» YOUR TASK
Answer with a single number, the count of lines in the material below that contain the word "simple".
*** DATA FOR THE TASK Section Begins ***
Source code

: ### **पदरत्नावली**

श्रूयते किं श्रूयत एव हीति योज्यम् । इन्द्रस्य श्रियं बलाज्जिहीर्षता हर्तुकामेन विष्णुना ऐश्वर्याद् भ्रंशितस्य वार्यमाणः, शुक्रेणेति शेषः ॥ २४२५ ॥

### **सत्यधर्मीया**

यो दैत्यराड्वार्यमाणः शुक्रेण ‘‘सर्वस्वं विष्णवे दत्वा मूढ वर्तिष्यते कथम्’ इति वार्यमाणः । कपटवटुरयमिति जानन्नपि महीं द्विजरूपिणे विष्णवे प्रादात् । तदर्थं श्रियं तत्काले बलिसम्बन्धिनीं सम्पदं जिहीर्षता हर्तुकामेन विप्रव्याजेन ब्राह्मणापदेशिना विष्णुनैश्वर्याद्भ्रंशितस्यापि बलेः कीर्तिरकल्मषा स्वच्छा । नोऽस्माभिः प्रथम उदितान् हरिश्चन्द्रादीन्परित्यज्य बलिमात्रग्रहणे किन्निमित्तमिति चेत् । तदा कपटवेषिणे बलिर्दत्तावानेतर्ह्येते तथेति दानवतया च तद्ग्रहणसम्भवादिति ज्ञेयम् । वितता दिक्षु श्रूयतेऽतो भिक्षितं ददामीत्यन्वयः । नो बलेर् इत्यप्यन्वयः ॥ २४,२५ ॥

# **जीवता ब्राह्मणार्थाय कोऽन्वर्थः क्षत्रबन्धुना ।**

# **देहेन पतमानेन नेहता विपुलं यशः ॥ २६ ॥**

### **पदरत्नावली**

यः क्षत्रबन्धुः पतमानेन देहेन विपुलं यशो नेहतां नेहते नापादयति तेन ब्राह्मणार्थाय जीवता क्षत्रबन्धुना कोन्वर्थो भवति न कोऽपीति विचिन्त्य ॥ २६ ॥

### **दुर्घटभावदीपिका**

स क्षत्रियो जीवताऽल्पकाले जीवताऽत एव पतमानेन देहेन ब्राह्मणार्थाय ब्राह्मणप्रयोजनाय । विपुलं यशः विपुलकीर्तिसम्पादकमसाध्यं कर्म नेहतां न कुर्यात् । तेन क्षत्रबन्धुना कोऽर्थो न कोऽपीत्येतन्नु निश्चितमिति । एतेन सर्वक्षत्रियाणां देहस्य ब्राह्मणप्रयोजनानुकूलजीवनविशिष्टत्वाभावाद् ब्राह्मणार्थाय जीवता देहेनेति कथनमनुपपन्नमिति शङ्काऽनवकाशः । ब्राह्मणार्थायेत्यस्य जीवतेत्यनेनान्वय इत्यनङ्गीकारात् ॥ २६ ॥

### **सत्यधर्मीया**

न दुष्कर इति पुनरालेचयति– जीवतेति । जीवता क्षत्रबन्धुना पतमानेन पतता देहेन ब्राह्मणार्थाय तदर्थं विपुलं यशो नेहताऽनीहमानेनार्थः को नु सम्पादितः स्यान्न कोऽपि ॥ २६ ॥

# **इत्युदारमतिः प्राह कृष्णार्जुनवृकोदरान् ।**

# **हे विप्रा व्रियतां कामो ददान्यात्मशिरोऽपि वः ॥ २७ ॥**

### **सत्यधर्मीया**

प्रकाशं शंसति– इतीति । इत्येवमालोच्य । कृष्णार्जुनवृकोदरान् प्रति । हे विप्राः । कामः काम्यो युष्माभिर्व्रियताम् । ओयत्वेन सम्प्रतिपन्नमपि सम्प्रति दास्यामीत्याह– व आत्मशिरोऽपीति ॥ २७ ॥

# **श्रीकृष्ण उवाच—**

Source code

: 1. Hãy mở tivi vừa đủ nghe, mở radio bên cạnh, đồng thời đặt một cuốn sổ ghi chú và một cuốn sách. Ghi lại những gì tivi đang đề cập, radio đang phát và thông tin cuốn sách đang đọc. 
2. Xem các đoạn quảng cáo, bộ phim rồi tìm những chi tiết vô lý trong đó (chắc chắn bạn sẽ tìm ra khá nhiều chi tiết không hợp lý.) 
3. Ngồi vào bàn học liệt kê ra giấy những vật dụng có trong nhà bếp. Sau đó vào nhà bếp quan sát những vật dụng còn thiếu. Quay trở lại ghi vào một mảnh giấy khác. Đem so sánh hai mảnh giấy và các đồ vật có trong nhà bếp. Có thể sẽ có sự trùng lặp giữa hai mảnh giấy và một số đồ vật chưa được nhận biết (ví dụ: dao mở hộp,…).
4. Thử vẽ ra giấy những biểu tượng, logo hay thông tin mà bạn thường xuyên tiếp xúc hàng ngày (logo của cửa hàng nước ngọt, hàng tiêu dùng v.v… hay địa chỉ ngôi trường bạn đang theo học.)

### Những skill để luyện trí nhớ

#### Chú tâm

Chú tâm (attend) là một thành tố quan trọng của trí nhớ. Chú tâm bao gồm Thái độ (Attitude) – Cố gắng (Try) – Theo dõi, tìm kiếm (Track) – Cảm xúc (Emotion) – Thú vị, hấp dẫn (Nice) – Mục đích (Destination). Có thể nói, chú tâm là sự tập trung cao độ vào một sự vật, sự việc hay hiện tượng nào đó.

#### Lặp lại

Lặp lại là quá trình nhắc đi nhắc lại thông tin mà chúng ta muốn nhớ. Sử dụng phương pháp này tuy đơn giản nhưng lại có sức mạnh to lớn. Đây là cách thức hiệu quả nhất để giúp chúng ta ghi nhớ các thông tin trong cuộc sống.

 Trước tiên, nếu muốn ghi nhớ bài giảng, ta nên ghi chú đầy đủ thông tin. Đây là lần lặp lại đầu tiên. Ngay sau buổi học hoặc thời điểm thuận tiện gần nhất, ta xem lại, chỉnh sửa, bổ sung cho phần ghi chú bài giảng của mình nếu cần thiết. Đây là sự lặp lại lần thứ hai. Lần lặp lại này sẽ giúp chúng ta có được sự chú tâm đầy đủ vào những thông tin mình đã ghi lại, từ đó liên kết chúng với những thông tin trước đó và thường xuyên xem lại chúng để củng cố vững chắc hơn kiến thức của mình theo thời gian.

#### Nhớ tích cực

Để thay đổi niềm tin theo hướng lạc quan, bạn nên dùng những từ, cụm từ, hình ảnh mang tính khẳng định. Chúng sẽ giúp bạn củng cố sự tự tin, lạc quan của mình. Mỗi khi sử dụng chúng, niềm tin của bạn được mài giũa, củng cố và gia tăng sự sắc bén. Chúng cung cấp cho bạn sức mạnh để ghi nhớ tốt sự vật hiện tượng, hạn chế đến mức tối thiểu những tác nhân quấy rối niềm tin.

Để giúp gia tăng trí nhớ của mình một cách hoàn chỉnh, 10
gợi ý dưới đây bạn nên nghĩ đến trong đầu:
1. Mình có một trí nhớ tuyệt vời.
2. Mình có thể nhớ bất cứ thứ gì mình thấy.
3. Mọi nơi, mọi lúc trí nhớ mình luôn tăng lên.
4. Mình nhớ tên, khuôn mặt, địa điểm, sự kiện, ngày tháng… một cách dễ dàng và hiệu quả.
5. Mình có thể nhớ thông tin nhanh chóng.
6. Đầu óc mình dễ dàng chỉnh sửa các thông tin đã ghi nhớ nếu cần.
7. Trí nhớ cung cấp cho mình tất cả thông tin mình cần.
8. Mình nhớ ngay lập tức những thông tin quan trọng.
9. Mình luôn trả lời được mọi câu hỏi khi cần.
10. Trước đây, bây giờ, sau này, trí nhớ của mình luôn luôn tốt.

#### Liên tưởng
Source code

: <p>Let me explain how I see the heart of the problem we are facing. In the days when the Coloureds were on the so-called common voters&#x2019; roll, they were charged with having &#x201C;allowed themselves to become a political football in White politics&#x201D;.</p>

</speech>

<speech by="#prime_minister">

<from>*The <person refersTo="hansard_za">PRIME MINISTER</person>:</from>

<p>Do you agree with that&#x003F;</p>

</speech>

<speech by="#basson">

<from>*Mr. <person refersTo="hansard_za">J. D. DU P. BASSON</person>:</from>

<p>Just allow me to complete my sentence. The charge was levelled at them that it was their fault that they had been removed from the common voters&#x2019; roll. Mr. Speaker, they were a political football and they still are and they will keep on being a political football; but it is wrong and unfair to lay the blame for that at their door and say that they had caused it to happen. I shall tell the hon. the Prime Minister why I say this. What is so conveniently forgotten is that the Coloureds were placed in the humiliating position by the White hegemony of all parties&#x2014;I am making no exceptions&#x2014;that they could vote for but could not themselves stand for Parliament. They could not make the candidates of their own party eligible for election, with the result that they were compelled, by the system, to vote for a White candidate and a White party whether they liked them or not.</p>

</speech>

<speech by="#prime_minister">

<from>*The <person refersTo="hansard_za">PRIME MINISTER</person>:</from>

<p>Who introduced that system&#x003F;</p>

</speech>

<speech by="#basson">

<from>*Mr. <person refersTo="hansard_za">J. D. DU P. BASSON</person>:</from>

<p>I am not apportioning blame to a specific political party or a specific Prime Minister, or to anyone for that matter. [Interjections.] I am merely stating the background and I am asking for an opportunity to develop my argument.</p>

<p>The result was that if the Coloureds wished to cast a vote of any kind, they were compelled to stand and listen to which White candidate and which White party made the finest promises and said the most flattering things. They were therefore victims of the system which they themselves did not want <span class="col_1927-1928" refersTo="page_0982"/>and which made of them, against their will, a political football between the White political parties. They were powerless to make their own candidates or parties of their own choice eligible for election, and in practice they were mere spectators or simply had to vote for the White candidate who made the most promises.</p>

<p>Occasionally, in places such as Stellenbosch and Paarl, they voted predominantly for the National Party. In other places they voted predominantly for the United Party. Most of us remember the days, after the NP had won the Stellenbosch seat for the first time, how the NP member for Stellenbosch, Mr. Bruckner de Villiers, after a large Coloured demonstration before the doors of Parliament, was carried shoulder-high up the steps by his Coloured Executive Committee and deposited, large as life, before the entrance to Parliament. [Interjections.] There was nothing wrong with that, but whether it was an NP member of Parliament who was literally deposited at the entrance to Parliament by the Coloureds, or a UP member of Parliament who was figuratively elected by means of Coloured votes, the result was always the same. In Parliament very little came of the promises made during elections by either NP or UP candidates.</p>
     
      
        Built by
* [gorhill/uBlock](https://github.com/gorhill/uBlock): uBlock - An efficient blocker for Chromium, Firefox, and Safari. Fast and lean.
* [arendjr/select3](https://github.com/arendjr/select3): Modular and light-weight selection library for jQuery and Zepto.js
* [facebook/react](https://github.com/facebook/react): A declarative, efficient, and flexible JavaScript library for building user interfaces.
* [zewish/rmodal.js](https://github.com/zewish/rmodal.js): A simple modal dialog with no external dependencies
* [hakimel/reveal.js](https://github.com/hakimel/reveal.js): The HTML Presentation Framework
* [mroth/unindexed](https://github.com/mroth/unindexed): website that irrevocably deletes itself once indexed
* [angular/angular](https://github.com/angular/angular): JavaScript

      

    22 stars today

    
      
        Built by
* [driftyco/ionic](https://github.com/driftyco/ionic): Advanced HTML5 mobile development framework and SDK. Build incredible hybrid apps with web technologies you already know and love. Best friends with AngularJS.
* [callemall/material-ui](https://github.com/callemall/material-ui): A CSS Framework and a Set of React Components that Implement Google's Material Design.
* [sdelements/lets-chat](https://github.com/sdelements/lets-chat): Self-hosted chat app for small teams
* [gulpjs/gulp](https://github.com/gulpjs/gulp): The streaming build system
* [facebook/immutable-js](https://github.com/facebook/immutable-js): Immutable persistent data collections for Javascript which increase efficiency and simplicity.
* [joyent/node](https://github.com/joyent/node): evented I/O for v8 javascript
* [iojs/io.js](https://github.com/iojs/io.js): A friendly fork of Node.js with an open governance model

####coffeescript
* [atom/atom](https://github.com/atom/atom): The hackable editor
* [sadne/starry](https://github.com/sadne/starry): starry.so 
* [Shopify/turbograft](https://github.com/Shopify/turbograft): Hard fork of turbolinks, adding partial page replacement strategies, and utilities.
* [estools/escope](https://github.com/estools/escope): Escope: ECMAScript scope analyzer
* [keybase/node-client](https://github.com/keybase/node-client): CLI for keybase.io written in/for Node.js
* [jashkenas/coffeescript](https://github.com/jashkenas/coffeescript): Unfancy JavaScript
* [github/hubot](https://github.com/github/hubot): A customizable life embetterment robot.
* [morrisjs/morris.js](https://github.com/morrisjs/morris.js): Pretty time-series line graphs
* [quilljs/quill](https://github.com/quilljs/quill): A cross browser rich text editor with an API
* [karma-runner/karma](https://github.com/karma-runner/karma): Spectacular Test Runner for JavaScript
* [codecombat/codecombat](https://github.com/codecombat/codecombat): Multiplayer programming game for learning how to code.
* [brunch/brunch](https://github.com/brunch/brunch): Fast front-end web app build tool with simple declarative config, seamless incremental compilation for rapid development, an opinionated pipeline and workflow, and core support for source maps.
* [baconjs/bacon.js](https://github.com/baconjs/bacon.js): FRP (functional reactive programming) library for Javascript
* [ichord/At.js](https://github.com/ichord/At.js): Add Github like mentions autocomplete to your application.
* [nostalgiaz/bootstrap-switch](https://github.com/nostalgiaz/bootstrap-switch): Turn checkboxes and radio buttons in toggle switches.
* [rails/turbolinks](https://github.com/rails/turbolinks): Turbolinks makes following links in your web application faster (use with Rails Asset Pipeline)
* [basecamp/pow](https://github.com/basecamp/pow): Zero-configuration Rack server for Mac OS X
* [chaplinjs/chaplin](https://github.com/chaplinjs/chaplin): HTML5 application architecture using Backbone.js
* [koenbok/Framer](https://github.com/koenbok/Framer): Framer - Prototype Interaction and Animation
*** DATA FOR THE TASK Section Ends ***
» RESPONSE TO THIS TASK
2